Ontem* recebi um punhado de amigos muy queridos. Entre idas e vindas, dez em um dia. Muita, mas muita louça.
Ou melhor: toda a louça da Casa da puny. Só que, como bem salientou a Ana quando me ofereceu ajuda, eu adoro lavar louça e todos sabem disso. Ou pelo menos deveriam saber, certo?
Assim que todos foram embora, eu reuni toda a louça na pia.
Por onde começar?, pensaria um amador.
Eu lhes digo por onde começar:
- pelo que quebra
- pelo que é mais delicado
- pela louça que mais pega ‘gosto’ de sabões e afins.
Isso mesmo, caros gafanhotos: copos.
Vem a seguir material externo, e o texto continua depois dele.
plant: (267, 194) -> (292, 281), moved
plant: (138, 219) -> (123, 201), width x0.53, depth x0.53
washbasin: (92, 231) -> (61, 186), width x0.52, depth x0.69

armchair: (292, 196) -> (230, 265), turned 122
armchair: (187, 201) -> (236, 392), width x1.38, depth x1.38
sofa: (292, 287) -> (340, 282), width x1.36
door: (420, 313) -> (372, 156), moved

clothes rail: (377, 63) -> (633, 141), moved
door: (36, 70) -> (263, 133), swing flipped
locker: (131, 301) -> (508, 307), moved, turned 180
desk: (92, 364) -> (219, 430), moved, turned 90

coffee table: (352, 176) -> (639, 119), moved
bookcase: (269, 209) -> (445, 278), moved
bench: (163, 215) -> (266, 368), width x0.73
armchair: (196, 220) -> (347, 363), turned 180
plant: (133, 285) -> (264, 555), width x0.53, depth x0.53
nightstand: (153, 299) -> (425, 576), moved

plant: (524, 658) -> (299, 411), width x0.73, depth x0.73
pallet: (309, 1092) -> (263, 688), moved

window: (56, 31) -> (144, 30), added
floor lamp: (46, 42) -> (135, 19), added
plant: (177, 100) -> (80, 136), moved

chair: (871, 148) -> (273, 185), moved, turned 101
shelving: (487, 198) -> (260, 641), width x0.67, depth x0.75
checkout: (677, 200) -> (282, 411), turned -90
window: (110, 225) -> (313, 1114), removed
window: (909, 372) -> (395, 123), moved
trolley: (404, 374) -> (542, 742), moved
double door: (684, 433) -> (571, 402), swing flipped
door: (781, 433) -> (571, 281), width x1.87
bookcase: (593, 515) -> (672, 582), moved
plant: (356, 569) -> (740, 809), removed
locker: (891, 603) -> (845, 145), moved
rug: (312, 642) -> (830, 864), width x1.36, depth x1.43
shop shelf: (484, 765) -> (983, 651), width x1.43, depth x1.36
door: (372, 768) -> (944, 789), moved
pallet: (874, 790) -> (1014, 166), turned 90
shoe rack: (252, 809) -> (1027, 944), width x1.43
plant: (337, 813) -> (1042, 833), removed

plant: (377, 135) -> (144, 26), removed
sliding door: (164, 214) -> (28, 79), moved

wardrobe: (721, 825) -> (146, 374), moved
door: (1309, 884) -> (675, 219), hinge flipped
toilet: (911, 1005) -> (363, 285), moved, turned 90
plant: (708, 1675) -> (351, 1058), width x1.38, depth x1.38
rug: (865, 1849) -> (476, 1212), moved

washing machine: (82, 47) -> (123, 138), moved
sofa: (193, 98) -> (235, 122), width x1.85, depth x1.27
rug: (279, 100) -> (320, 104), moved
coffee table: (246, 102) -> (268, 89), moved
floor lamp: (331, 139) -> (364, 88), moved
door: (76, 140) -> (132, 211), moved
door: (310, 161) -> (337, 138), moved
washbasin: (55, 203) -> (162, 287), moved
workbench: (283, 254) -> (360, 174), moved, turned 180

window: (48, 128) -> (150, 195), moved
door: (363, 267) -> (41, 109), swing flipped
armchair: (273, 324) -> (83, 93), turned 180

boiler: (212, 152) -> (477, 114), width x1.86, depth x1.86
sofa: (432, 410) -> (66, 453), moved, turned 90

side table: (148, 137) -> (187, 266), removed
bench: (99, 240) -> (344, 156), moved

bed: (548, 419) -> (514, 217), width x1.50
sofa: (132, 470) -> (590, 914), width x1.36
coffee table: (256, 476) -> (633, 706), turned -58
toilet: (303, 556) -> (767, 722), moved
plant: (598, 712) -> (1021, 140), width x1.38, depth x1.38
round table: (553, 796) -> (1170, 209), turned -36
Lavei as taças e os copos de vidro.
O que vem a seguir? As canecas (servi chocolate quente). É preciso ter muito cuidado na hora de acondicioná-las em uma pia, para evitar quebras de asas (alças).
Na seqüência, os pratos de diversos tipos e tamanhos. Talheres (um pouco de água quente faz milagres) e, at last but not least, as panelas. Hoje (sim, escrevo esse post após terminar a louça), resolvi deixá-las para amanhã, posto que são só duas e que estou levemente cansada. Panelas precisam de força.
Atenção: antes de deixar um pouco de louça na pia pro dia seguinte, é bom tomar o cuidado de não deixar nenhum resto de comida e passar uma água quente. Evita a prenseça de seres indesejáveis na cozinha e facilita o trabalho.
*ontem para vocês, leitores. hoje, para mim que escrevo o post. Só o publicarei após corrigi-lo, no sábado.